Stored data
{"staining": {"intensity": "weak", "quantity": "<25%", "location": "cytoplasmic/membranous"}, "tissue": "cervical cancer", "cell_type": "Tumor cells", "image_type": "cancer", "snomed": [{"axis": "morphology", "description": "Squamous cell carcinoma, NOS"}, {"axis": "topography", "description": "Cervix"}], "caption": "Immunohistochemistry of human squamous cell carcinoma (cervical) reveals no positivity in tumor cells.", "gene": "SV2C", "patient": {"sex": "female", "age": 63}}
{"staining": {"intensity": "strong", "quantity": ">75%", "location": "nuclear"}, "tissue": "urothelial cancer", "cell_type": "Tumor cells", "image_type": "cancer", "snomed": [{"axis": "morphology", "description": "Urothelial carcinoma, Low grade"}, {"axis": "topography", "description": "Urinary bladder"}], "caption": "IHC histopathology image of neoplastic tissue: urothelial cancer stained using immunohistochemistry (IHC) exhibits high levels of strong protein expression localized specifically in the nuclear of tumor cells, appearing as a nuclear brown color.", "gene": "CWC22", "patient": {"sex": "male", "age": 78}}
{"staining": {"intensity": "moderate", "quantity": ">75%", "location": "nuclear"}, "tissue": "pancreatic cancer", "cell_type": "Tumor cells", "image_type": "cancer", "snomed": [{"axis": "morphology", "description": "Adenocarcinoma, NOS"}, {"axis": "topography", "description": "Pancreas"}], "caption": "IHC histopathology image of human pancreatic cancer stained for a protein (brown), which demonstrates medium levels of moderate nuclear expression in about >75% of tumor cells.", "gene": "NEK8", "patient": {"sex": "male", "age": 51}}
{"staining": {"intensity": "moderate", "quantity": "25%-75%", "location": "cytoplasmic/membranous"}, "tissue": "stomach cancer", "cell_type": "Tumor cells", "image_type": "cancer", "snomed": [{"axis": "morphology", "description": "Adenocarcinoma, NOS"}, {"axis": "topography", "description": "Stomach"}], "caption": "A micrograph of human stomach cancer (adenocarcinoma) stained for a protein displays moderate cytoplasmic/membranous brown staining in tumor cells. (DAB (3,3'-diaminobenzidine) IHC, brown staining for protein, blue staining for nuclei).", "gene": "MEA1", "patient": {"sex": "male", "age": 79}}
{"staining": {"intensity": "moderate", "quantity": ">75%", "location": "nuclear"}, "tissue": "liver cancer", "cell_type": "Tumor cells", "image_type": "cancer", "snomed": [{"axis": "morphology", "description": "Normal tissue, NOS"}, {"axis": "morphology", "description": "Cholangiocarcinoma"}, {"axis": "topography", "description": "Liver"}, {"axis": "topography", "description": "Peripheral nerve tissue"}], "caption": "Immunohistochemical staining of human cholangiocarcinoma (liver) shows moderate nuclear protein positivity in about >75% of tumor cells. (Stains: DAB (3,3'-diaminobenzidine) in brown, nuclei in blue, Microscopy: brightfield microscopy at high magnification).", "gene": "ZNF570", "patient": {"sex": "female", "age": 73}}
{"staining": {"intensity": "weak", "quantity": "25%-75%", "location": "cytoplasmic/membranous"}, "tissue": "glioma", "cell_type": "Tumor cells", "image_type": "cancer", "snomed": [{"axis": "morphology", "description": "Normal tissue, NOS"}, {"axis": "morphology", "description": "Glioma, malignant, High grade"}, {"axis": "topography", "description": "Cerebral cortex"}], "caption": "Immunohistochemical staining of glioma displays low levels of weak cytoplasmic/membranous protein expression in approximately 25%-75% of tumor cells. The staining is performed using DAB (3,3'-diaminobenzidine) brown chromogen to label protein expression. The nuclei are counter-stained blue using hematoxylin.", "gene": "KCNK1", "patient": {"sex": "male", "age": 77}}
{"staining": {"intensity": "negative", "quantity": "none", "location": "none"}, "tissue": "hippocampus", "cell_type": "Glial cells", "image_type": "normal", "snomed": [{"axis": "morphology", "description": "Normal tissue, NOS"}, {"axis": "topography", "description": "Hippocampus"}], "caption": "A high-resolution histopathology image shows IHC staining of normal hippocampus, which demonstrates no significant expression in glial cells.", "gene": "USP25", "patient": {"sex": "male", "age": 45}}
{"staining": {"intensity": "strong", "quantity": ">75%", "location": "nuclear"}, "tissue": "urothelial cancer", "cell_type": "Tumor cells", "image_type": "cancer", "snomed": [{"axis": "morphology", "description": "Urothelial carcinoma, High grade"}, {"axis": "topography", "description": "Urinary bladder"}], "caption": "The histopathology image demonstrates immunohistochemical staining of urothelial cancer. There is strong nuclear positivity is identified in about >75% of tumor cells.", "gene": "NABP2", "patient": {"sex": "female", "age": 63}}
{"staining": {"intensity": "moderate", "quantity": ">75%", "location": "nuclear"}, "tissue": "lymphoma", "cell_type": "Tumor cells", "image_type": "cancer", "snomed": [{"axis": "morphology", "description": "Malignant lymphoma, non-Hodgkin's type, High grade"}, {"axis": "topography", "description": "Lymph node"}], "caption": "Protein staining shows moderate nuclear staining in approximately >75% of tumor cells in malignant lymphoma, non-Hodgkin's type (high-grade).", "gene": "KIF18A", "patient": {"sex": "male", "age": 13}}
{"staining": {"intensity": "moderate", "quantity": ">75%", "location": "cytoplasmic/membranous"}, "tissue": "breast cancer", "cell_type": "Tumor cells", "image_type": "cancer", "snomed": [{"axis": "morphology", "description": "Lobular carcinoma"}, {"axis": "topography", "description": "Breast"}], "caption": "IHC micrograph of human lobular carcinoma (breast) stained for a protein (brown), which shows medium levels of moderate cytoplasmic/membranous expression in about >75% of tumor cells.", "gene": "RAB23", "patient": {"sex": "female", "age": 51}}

# REQUIRED ACTION:
Exact reproduction is required: output the lines from the start of the entries above through the line with "image of human".

# ANSWER BOX:
{"staining": {"intensity": "weak", "quantity": "<25%", "location": "cytoplasmic/membranous"}, "tissue": "cervical cancer", "cell_type": "Tumor cells", "image_type": "cancer", "snomed": [{"axis": "morphology", "description": "Squamous cell carcinoma, NOS"}, {"axis": "topography", "description": "Cervix"}], "caption": "Immunohistochemistry of human squamous cell carcinoma (cervical) reveals no positivity in tumor cells.", "gene": "SV2C", "patient": {"sex": "female", "age": 63}}
{"staining": {"intensity": "strong", "quantity": ">75%", "location": "nuclear"}, "tissue": "urothelial cancer", "cell_type": "Tumor cells", "image_type": "cancer", "snomed": [{"axis": "morphology", "description": "Urothelial carcinoma, Low grade"}, {"axis": "topography", "description": "Urinary bladder"}], "caption": "IHC histopathology image of neoplastic tissue: urothelial cancer stained using immunohistochemistry (IHC) exhibits high levels of strong protein expression localized specifically in the nuclear of tumor cells, appearing as a nuclear brown color.", "gene": "CWC22", "patient": {"sex": "male", "age": 78}}
{"staining": {"intensity": "moderate", "quantity": ">75%", "location": "nuclear"}, "tissue": "pancreatic cancer", "cell_type": "Tumor cells", "image_type": "cancer", "snomed": [{"axis": "morphology", "description": "Adenocarcinoma, NOS"}, {"axis": "topography", "description": "Pancreas"}], "caption": "IHC histopathology image of human pancreatic cancer stained for a protein (brown), which demonstrates medium levels of moderate nuclear expression in about >75% of tumor cells.", "gene": "NEK8", "patient": {"sex": "male", "age": 51}}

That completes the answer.